スペインの私の連想ゲームではドンキホーテ、ダリ,バスク、ピカソ,ゲルニカ,フランコ反乱軍,ヘミングウェイというところであり、共通するのは理想主義,情熱、勇気,反骨というフレーズであろうか。しかし本音を言えば最も思い浮かぶのは檀一雄の檀流クッキングのハーモンセラーノの一節である.学生の頃にあれを読んで以来ハーモンセラーノを食べてみたいと思い続けて来た.そして、いつの間にか生ハムメロンが結婚式の定番メニューになり,イタリア産のプロシュートをおしゃれなスーパーで見かけるようになった.時は経って、今では地方でもどこでも買えるようになった。しかしスペイン産のハーモンセラーノ,特にドングリ生ハムベジョータは遠い存在であったが,伊勢丹の地下食で買えるようになり,ベジョータのイベリコ豚も通販で買えるようになって来た.今や希少性は薄くなって来たとはいえ,日常的にいつでもそれが提供されるレストランはありがたいに決まっている。
Atrevio,は勇敢,積極性の意味がありスペイン人の国民性を表しているし,お店もスペインタイルで飾られ良い雰囲気を作っている.何よりも料理人の二人のイケメンもタツゥー満載のおしゃべり野郎である.生ハムの原木に語り続けるのでコロナ時代のマスクが恋しく思えたほどである。
6000円のお決まりコースにしたが,まずは生ハム3種の食べ比べ、ハーモンセラーノ、ハーモンイベリコ、ハーモンベジョータである.セラーノは山岳地帯の白豚,イベリコはイベリコ半島の草原の黒豚,イベリコの中でもドングリを餌にしているのをベジョータと分けているそうで,それはAI検索でもそうなっていた。
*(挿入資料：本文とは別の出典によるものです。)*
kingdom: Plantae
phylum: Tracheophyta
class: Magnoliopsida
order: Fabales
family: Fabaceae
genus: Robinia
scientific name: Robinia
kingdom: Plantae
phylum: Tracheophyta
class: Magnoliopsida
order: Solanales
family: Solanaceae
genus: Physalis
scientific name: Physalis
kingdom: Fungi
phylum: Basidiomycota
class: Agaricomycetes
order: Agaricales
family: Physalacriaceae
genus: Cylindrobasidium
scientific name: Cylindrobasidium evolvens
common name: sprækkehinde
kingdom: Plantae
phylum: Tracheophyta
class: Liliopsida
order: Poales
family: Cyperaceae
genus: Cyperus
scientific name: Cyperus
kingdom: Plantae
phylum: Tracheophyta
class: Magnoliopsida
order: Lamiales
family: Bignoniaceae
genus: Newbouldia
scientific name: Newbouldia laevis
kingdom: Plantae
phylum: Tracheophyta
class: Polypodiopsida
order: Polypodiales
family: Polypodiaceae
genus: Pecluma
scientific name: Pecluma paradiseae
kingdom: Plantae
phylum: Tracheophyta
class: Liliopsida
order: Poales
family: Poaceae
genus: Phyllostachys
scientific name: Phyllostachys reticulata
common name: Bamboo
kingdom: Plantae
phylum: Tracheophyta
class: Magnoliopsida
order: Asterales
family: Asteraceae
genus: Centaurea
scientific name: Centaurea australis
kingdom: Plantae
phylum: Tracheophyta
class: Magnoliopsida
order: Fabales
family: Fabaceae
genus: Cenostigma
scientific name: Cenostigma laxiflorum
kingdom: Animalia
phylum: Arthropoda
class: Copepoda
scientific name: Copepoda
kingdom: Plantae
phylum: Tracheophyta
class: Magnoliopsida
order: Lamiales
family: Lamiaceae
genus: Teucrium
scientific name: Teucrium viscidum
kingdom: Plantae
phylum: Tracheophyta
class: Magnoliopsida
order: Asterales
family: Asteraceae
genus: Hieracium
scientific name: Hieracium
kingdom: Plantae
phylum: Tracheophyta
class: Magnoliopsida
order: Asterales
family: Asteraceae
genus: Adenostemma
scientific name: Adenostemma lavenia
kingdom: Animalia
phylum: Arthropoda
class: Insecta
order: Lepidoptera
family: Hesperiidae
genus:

サラダはやはり地中海沿いはドレッシングが美味い。コロッケはホワイトソースのクリームコロッケで洋食屋より優しく淑やかである。
パエーリアは,聞いたふうのことをいえば、英語のfor her.つまり彼女のために男が作る料理らしい。外食での経験は少ないがキャンプ料理で作った経験は多少あるが,教科書にした西川治の「悦楽のキャンプ料理」の男の料理とは幾分違い、芯の残った山男たちが言うところのガンタ飯であり、日本人が好きなお焦げにはしない。パスタで言えば,アルデンテの過ぎたものであるが,これがなかなかいける.しかも直箸ならぬスプーンで鍋から直接食べるのが流儀らしい.絆を重んじるラテン系らしいシキタリだな。
残念ながらサフランの香りはあまりしなかった。行ったことはないが、スペインのビストロ、タベルナとはここをもう少し居酒屋風にした感じなんだろうな。20代の頃,その名もtabernaという東京で初めてのスペイン料理屋が南青山3丁目に出来、イカの黒墨のパエーリアが名物だった.みんなお歯黒で帰った。懐かしい,秋ですね。